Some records

▬▬▬▬▬▬

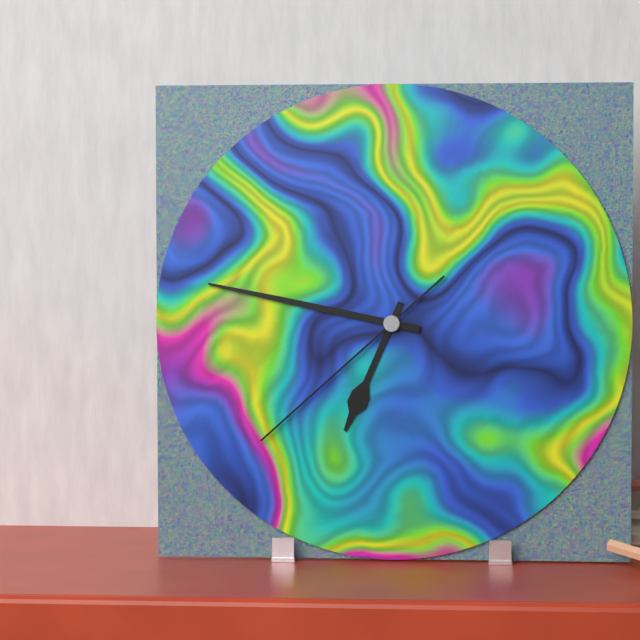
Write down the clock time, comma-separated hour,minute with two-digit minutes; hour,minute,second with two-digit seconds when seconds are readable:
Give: 6,47,38
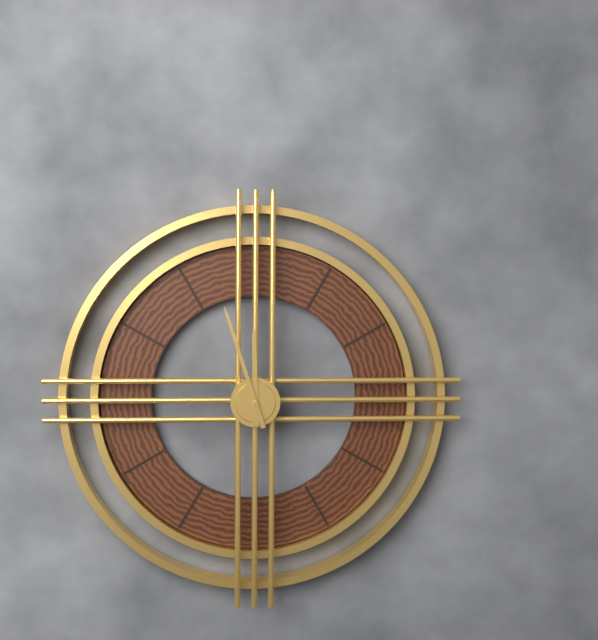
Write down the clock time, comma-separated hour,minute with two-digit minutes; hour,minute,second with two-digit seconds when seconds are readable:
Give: 11,57
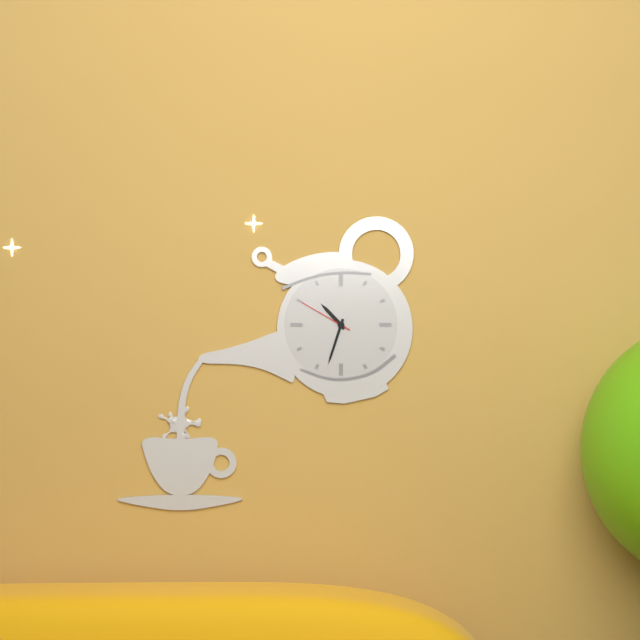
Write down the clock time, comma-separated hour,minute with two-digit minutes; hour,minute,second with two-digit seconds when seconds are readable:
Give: 10,33,50
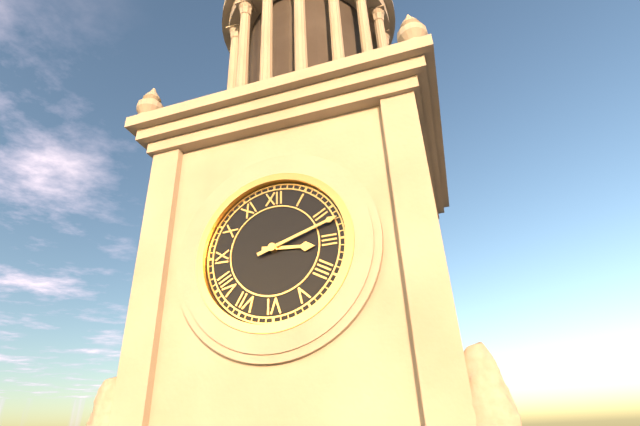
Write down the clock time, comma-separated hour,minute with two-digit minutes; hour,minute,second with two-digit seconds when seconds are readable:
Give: 3,12
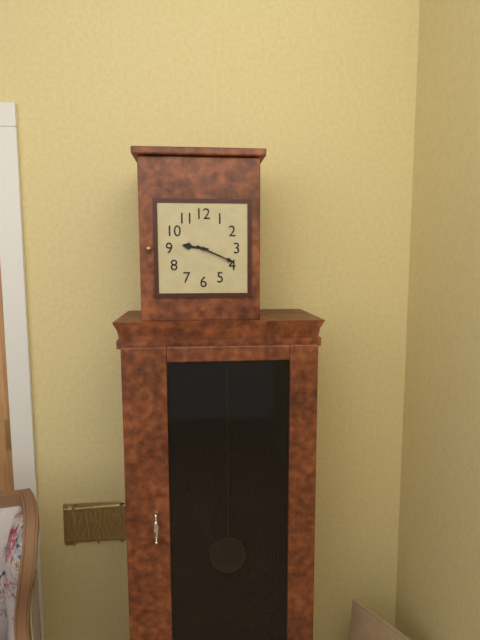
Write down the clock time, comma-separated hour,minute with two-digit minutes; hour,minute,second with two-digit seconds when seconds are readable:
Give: 9,19
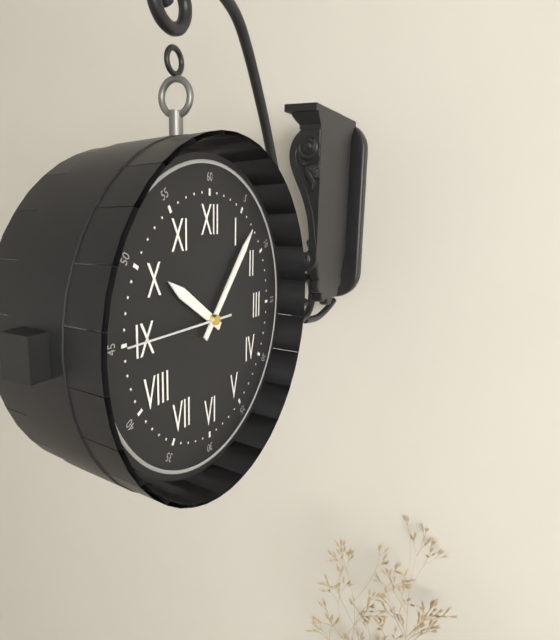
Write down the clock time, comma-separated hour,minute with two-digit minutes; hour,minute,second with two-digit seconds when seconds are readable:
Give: 10,07,45
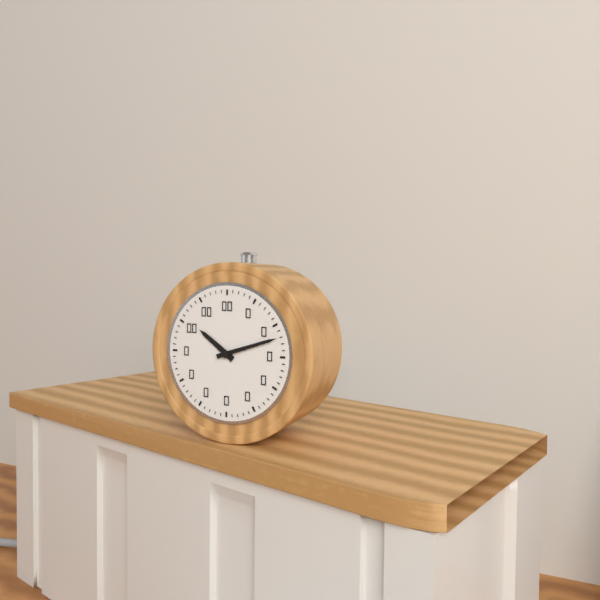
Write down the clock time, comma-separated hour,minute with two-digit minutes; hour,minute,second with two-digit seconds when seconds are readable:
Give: 10,12
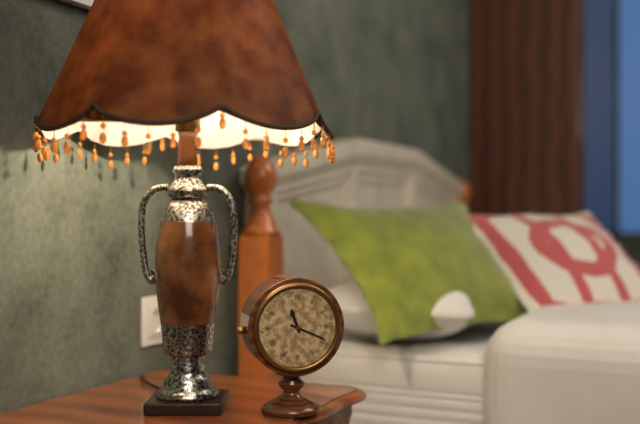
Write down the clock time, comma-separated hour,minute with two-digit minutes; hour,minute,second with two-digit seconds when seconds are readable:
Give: 11,19
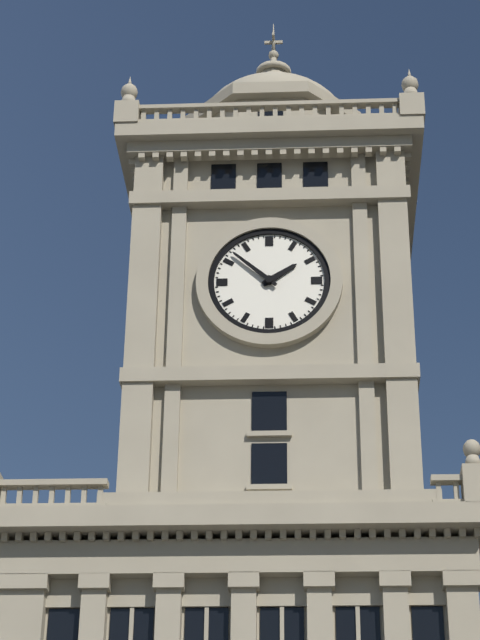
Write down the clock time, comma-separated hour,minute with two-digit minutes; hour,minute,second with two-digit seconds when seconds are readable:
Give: 1,52
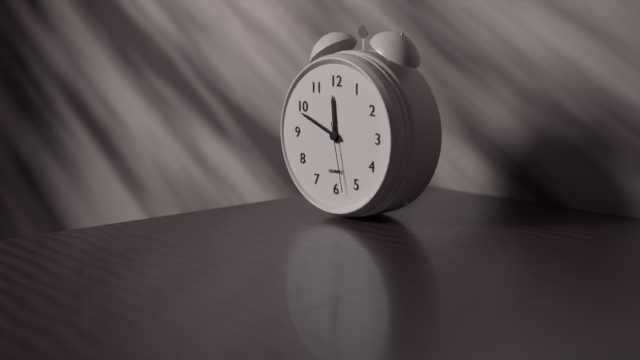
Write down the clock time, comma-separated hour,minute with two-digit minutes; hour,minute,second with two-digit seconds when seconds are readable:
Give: 11,49,28
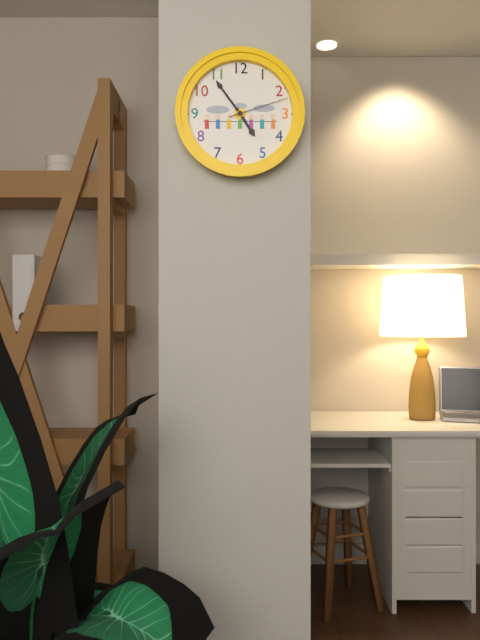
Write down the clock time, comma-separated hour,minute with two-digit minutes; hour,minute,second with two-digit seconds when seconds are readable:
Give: 4,54,12
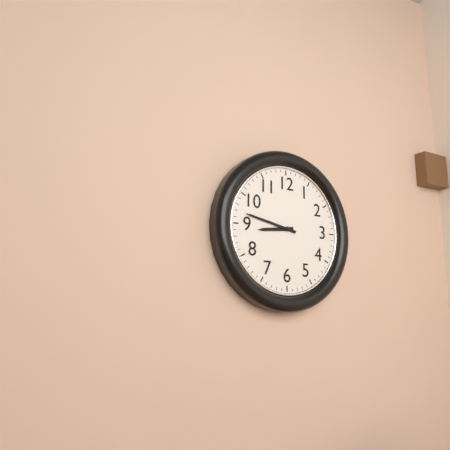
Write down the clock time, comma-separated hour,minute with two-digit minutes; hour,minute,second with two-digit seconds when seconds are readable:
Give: 8,47
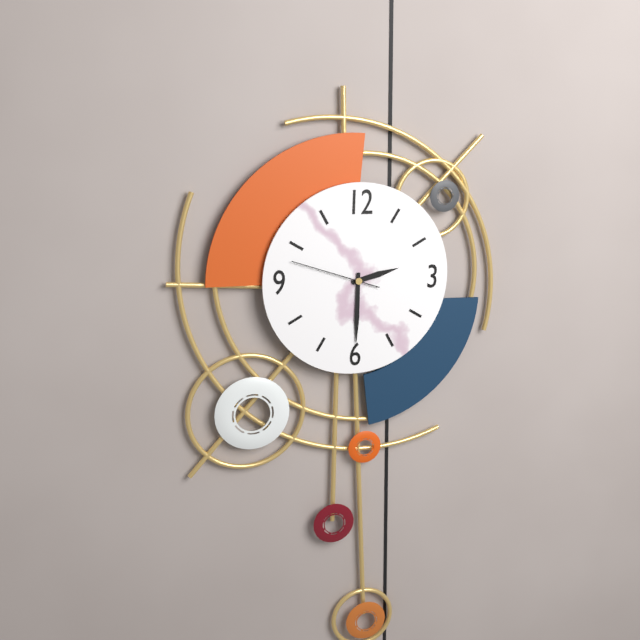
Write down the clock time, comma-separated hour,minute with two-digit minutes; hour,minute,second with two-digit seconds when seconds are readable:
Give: 2,30,48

▬▬▬▬▬▬

• The task: Swap "Write down" for "Note" throughout the items above and give every item again with nothing else changed. Leave the pictures out.

• Exercise output:
Note the clock time, comma-separated hour,minute with two-digit minutes; hour,minute,second with two-digit seconds when seconds are readable:
Give: 6,47,38
Note the clock time, comma-separated hour,minute with two-digit minutes; hour,minute,second with two-digit seconds when seconds are readable:
Give: 11,57
Note the clock time, comma-separated hour,minute with two-digit minutes; hour,minute,second with two-digit seconds when seconds are readable:
Give: 10,33,50
Note the clock time, comma-separated hour,minute with two-digit minutes; hour,minute,second with two-digit seconds when seconds are readable:
Give: 3,12
Note the clock time, comma-separated hour,minute with two-digit minutes; hour,minute,second with two-digit seconds when seconds are readable:
Give: 9,19
Note the clock time, comma-separated hour,minute with two-digit minutes; hour,minute,second with two-digit seconds when seconds are readable:
Give: 10,07,45
Note the clock time, comma-separated hour,minute with two-digit minutes; hour,minute,second with two-digit seconds when seconds are readable:
Give: 10,12
Note the clock time, comma-separated hour,minute with two-digit minutes; hour,minute,second with two-digit seconds when seconds are readable:
Give: 11,19
Note the clock time, comma-separated hour,minute with two-digit minutes; hour,minute,second with two-digit seconds when seconds are readable:
Give: 1,52
Note the clock time, comma-separated hour,minute with two-digit minutes; hour,minute,second with two-digit seconds when seconds are readable:
Give: 11,49,28
Note the clock time, comma-separated hour,minute with two-digit minutes; hour,minute,second with two-digit seconds when seconds are readable:
Give: 4,54,12
Note the clock time, comma-separated hour,minute with two-digit minutes; hour,minute,second with two-digit seconds when seconds are readable:
Give: 8,47
Note the clock time, comma-separated hour,minute with two-digit minutes; hour,minute,second with two-digit seconds when seconds are readable:
Give: 2,30,48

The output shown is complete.